En Belgique, selon une enquête réalisée par la Commission européenne en 2014, 1 personne sur 5 estime que le viol est justifiable "
sous influence de la boisson ou de la drogue" et 16% estiment que le viol n'est pas problématique si la victime est vêtue de façon aguichante.
« L'exposition met en évidence qu'une agression sexuelle ne survient jamais à cause de ce qu'une personne porte, mais bien parce qu'une personne en attaque une autre. Les tenues exposées sont banales, basiques et rappellent qu'aucun vêtement ne protège d'une agression sexuelle ni ne la suscite. La violence de la question 'que portais-tu ce jour-là ?' posée aux victimes de ce type d'agression, les rend responsables de qu'elles ont subi et amoindrit la responsabilité de l'agresseur », explique sur
7sur7.be, la responsable projets du service Prévention de la commune de Molenbeek-Saint-Jean, Delphine Goossens.
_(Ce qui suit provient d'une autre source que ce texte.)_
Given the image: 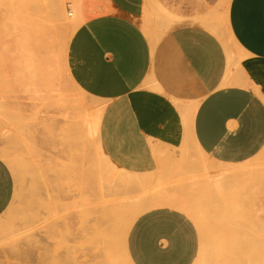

"L'idée de l'expo est de casser les préjugés" explique l'échevine de la Cohésion sociale Sarah Turine sur le site de la RTBF. "Avec cette question fréquente sur les vêtements portés, finalement on repousse la responsabilité sur la personne qui est victime. Et cette victime peut du coup se sentir honteuse et ne pas porter plainte. Les chiffres montrent que plus de 90% des femmes victimes de viol ne témoignent pas. Et tant qu'on en est là, on n'améliorera pas la situation, on risque de maintenir une situation où un viol est banalisé."
Comme le rappellait Marlène Schiappa, la secrétaire d'Etat pour l'Egalité femmes-hommes en France, sur Twitter :
«Le viol est toujours le choix, la responsabilité, la faute du violeur. Jamais, dans aucun cas, la faute, la responsabilité de la victime».